5. The anti-twisting threading tool for steel strands in a reinforced concrete tower according to claim 4, characterized in that, The second guide half ring (7) has a first circular hole that matches the limiting rod (4) inside. One end of the limiting rod (4) on one of the moving rings (19) slides through the first circular hole and is inserted into the first limiting hole (6).

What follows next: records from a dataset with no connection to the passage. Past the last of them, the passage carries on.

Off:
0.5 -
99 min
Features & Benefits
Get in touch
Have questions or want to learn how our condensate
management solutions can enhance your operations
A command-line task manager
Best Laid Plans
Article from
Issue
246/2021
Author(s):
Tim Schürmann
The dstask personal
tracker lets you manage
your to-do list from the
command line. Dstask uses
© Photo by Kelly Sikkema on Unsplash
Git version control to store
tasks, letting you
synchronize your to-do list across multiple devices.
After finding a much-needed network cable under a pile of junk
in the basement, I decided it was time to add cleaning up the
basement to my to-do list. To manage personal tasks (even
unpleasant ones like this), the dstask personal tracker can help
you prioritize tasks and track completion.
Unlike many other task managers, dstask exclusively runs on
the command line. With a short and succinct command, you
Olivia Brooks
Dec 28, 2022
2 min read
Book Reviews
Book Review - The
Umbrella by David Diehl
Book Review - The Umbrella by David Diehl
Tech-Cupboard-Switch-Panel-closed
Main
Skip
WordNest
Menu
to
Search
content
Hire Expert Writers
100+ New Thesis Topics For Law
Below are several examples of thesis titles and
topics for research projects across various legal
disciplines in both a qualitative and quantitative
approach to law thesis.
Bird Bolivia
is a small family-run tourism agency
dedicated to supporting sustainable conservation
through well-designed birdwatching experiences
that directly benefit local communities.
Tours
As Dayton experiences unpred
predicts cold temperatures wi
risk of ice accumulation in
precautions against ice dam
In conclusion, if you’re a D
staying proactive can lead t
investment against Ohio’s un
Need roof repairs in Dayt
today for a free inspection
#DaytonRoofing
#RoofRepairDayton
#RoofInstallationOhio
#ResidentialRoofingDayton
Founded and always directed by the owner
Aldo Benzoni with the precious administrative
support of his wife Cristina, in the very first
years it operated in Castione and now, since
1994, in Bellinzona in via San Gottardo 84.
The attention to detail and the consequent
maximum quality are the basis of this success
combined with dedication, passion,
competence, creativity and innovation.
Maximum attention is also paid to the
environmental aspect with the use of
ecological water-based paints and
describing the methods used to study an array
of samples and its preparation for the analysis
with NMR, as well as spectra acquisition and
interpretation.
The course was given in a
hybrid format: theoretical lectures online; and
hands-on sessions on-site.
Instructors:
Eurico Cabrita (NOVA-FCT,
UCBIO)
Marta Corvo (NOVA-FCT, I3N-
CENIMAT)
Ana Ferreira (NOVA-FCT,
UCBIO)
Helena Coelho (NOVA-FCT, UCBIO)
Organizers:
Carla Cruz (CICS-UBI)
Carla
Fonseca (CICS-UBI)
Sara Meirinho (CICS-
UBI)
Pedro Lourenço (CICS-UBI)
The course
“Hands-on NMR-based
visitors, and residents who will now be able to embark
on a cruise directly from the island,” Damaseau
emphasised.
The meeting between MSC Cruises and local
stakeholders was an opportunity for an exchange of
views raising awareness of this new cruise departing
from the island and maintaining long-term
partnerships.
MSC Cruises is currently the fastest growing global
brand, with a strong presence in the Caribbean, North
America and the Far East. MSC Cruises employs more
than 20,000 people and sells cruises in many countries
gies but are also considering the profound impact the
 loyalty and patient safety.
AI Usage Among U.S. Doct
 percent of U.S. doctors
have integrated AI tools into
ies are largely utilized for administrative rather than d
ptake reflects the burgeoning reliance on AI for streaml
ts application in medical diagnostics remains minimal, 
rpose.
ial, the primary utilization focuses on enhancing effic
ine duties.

6. The anti-twisting threading tool for steel strands in a reinforced concrete tower according to claim 4, characterized in that, The second fixed half ring (13) has a second round hole that matches the limiting rod (4) inside. One end of the limiting rod (4) on the other moving ring (19) slides through the second round hole and is inserted into the second limiting hole (12).

7. The anti-twisting threading tool for steel strands in a reinforced concrete tower according to claim 4, characterized in that, One end of the bidirectional lead screw (17) is fixedly welded with a baffle, and the other end is fixedly welded with a knob.